PROBLEM DESCRIPTION:
Excluding pictures, reproduce word for word the lines from the one containing "coffee cup: none" through the end of the material below.

LISTED RECORDS:

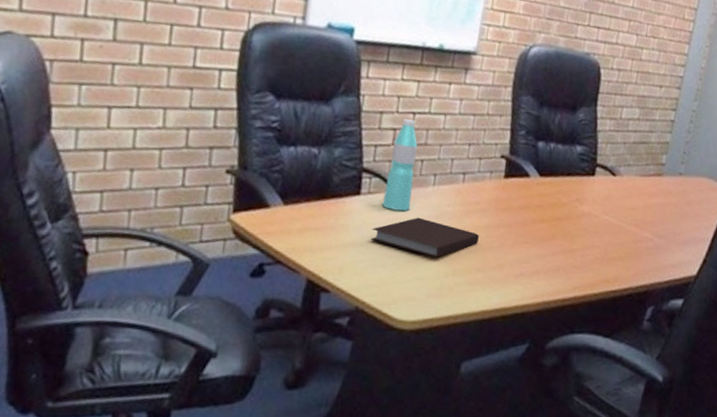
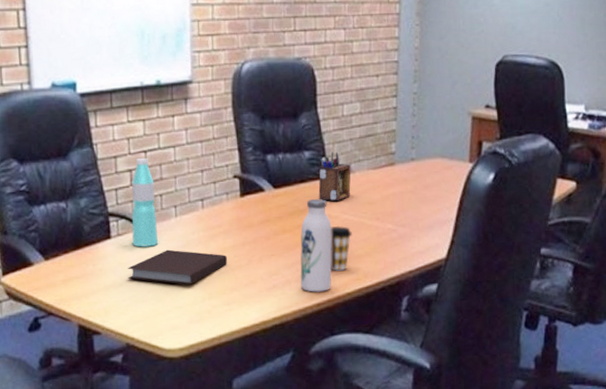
water bottle: none [549,194,591,288] -> present [300,199,333,292]
coffee cup: none [582,224,610,271] -> present [330,225,352,271]
desk organizer: none [583,151,620,201] -> present [318,151,351,202]

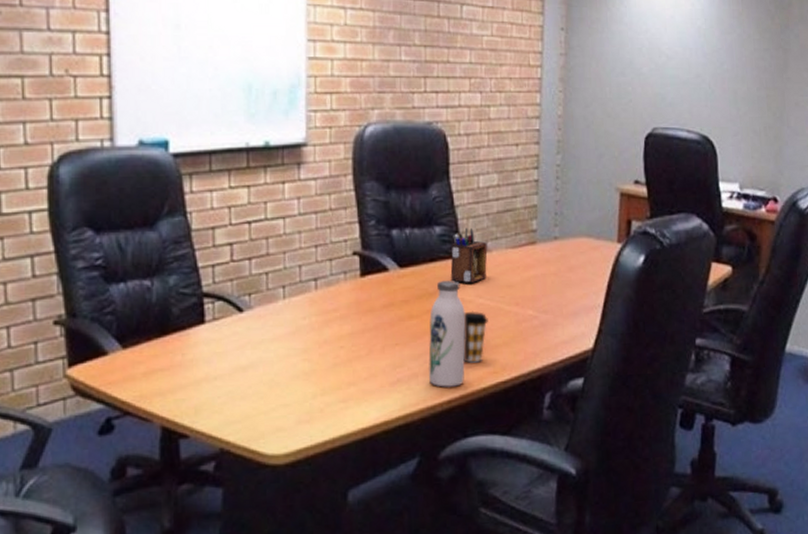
notebook: present [127,249,227,285] -> none [224,337,344,379]
water bottle: present [131,158,159,247] -> none [230,230,263,334]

RESULT:
coffee cup: none [582,224,610,271] -> present [330,225,352,271]
desk organizer: none [583,151,620,201] -> present [318,151,351,202]

notebook: present [127,249,227,285] -> none [224,337,344,379]
water bottle: present [131,158,159,247] -> none [230,230,263,334]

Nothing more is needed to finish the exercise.